A companhia aérea norte-americana não sabia com quem estava se metendo. Quando decidiu rebaixar, da Premium para a Econômica, aquela passageira loura, o critério de seleção para o downgrade seguiu o padrão. Era uma mulher sozinha – não um homem sozinho. A goiana Ingrid da Silva Guimarães já estava acomodada, com seu cinto de segurança afivelado, na fileira do meio. Uma anônima. Só que não.
Era um voo de Nova York para o Rio, véspera do Dia Internacional da Mulher. A história é tão abusiva que incendiou as redes. Ingrid gravou um desabafo, detalhando a abordagem, a humilhação, as ameaças da companhia, em inglês e em português, a maneira como foi exposta no microfone e apontada como “a passageira que não estava colaborando”. Capricho?
Como estava quebrado um assento na Executiva, Ingrid foi intimada a ceder sua poltrona na Premium. Ela se recusou. A tripulação mandou então as centenas de passageiros se prepararem para desembarcar. “De pé, todos!”. Ingrid ficou constrangida. Percebeu que a American Airlines queria transformá-la em vilã. Não é seu papel favorito – a não ser que seja uma vilã cômica.
Foi um erro estrondoso. Comissários não faziam ideia de que aquela passageira era uma atriz famosa no Brasil. Conhecida por seu humor, suas tiradas irônicas, suas comédias. Uma mulher forte que não faz o gênero boazinha, tímida ou medrosa.

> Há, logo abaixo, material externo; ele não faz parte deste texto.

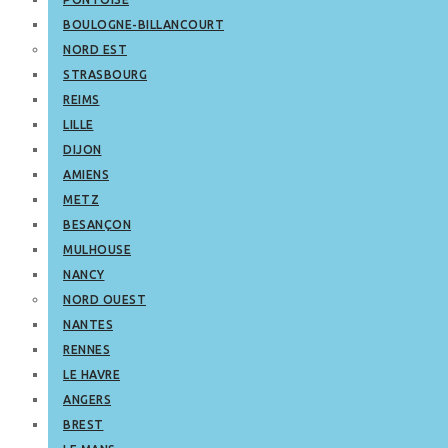
BOULOGNE-BILLANCOURT
NORD EST
STRASBOURG
REIMS
LILLE
DIJON
AMIENS
METZ
BESANÇON
MULHOUSE
NANCY
NORD OUEST
NANTES
RENNES
LE HAVRE
ANGERS
BREST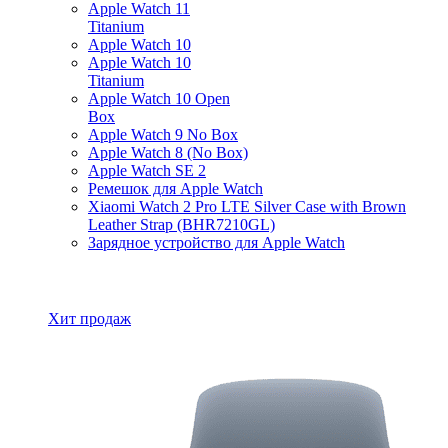
Apple Watch 11
Titanium
Apple Watch 10
Apple Watch 10
Titanium
Apple Watch 10 Open
Box
Apple Watch 9 No Box
Apple Watch 8 (No Box)
Apple Watch SE 2
Ремешок для Apple Watch
Xiaomi Watch 2 Pro LTE Silver Case with Brown
Leather Strap (BHR7210GL)
Зарядное устройство для Apple Watch
Все товары Apple Watch
Хит продаж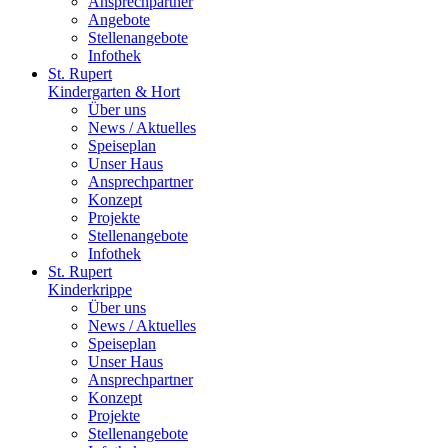
Ansprechpartner
Angebote
Stellenangebote
Infothek
St. Rupert
Kindergarten & Hort
Über uns
News / Aktuelles
Speiseplan
Unser Haus
Ansprechpartner
Konzept
Projekte
Stellenangebote
Infothek
St. Rupert
Kinderkrippe
Über uns
News / Aktuelles
Speiseplan
Unser Haus
Ansprechpartner
Konzept
Projekte
Stellenangebote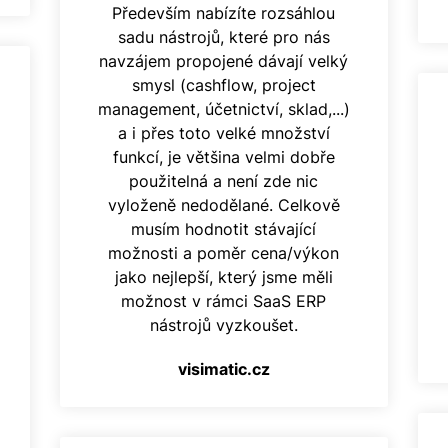
Především nabízíte rozsáhlou
sadu nástrojů, které pro nás
navzájem propojené dávají velký
smysl (cashflow, project
management, účetnictví, sklad,...)
a i přes toto velké množství
funkcí, je většina velmi dobře
použitelná a není zde nic
vyloženě nedodělané. Celkově
musím hodnotit stávající
možnosti a poměr cena/výkon
jako nejlepší, který jsme měli
možnost v rámci SaaS ERP
nástrojů vyzkoušet.
visimatic.cz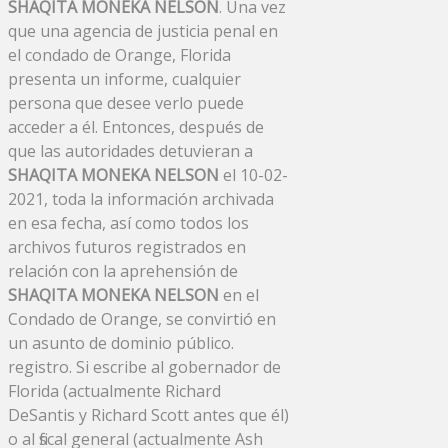
SHAQITA MONEKA NELSON
. Una vez
que una agencia de justicia penal en
el condado de Orange, Florida
presenta un informe, cualquier
persona que desee verlo puede
acceder a él. Entonces, después de
que las autoridades detuvieran a
SHAQITA MONEKA NELSON
el 10-02-
2021, toda la información archivada
en esa fecha, así como todos los
archivos futuros registrados en
relación con la aprehensión de
SHAQITA MONEKA NELSON
en el
Condado de Orange, se convirtió en
un asunto de dominio público.
registro. Si escribe al gobernador de
Florida (actualmente Richard
DeSantis y Richard Scott antes que él)
o al fiscal general (actualmente Ash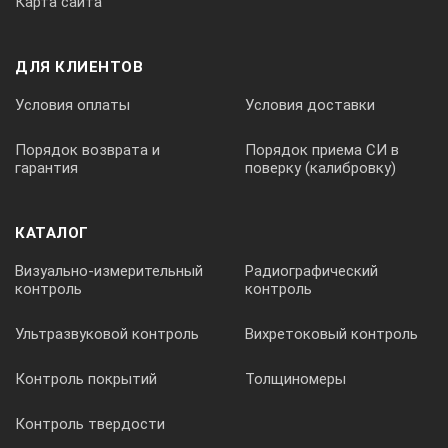
Карта сайта
ДЛЯ КЛИЕНТОВ
Условия оплаты
Условия доставки
Порядок возврата и
Порядок приема СИ в
гарантия
поверку (калибровку)
КАТАЛОГ
Визуально-измерительный
Радиографический
контроль
контроль
Ультразвуковой контроль
Вихретоковый контроль
Контроль покрытий
Толщиномеры
Контроль твердости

Ingrid tem 52 anos e é mãe de uma adolescente de 15, que viajava no mesmo avião. A atriz resistiu à coação dos tripulantes, mas depois decidiu evitar um escândalo no voo. Um advogado brasileiro, no mesmo avião, disse que ela poderia ser obrigada a desembarcar algemada. Um roteiro trash.
Ingrid viveu dezenas de personagens memoráveis na TV e no cinema. Foi homenageada em Gramado como a atriz mais vista em filmes: 23 milhões de espectadores. A American Airlines deve ter agido muito assim com passageiros menos ilustres, que não têm quase 6 milhões de seguidores no Instagram. A homenagem da companhia aérea às mulheres no dia 8 de março recebeu mais de 100 mil críticas nas redes.

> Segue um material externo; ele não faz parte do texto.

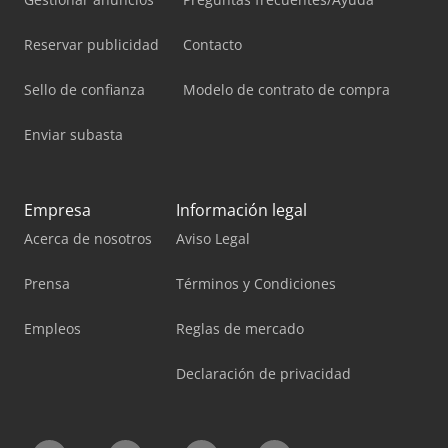
Reservar publicidad
Contacto
Sello de confianza
Modelo de contrato de compra
Enviar subasta
Empresa
Información legal
Acerca de nosotros
Aviso Legal
Prensa
Términos y Condiciones
Empleos
Reglas de mercado
Declaración de privacidad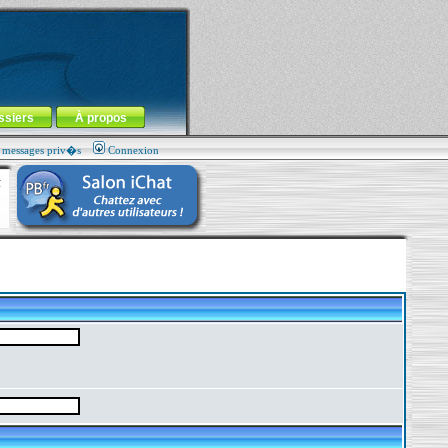
ssiers
À propos
s messages priv�s
Connexion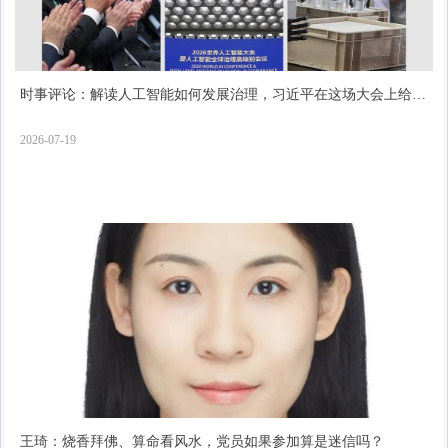
时事评论：解读人工智能如何发展治理，习近平在这场大会上给出
了“中国答案”
2026-07-19
王琦：烧香拜佛、算命看风水，党员如果参加算是迷信吗？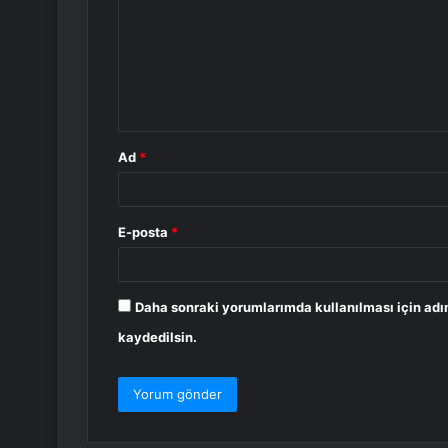
r
u
m
*
Ad
*
E-posta
*
Daha sonraki yorumlarımda kullanılması için adı
kaydedilsin.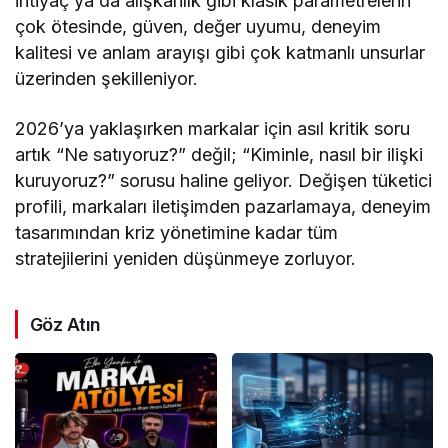
ihtiyaç ya da alışkanlık gibi klasik parametrelerin
çok ötesinde, güven, değer uyumu, deneyim
kalitesi ve anlam arayışı gibi çok katmanlı unsurlar
üzerinden şekilleniyor.
2026’ya yaklaşırken markalar için asıl kritik soru
artık “Ne satıyoruz?” değil; “Kiminle, nasıl bir ilişki
kuruyoruz?” sorusu haline geliyor. Değişen tüketici
profili, markaları iletişimden pazarlamaya, deneyim
tasarımından kriz yönetimine kadar tüm
stratejilerini yeniden düşünmeye zorluyor.
Göz Atın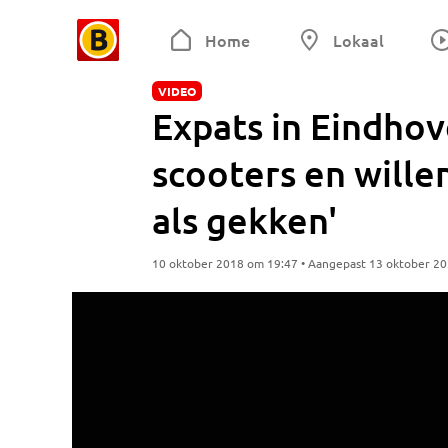
Home
Lokaal
VIDEO
Expats in Eindhov
scooters en wille
als gekken'
10 oktober 2018 om 19:47 • Aangepast 13 oktober 2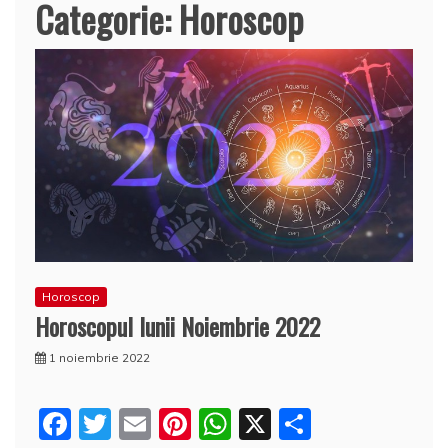
Categorie:
Horoscop
Horoscop
Horoscopul lunii Noiembrie 2022
1 noiembrie 2022
F
T
E
Pi
W
X
P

Quando um assento da Executiva quebra, a tripulação tem direito de buscar opção na Premium. Mas, em vez de impor a alguém que troque de classe para resolver o problema de manutenção da companhia, o certo seria convencer. Oferecendo descontos, prêmios ou até o valor de uma passagem inteira a quem cedesse seu assento.
Mas não. Primeiro veio um funcionário e disse a Ingrid: “Bad news, vai ter que mudar para a Econômica”. Um segundo funcionário ameaçou: “Se a senhora não sair, nunca mais viaja de American Airlines”. Ingrid respondeu que havia outras companhias, e não ia sair. Outro pressionou: “Vai sair por bem ou por mal”.
Ingrid não reagiu como algumas celebridades ou parlamentares reagiriam: “Sabem com quem estão falando?” Jamais, me disse Ingrid. Por maior que seja o desgaste, ela acredita que estava ali por um motivo maior. Ajudar anônimos que veem seus processos contra companhias aéreas se arrastarem no Juizado de Pequenas Causas. Não são pequenas, são enormes.
A American Airlines já pediu desculpas a Ingrid. Afirmou que sempre deseja “oferecer uma experiência de vida positiva aos clientes”. Claramente não tem conseguido, porque enfrenta milhares de processos, muitos por danos morais. No Reclame Aqui, é “não recomendada”. Índice zero de respostas e de solução. A Gol é a segunda mais confiável, com 96,7% de reclamações respondidas.
Ficam no ar perguntas. A tripulação mandaria um americano mudar de lugar no voo NY-RJ? Um comissário brasileiro confessou a Ingrid: o critério para downgrade é “mulher viajando sozinha”.
E ainda meteram na mão de Ingrid um papelzinho. Um voucher de US$ 300 para o próximo voo pela companhia. Bad news, American Airlines. Vocês violaram os direitos da mulher errada. (Opinião/O Globo)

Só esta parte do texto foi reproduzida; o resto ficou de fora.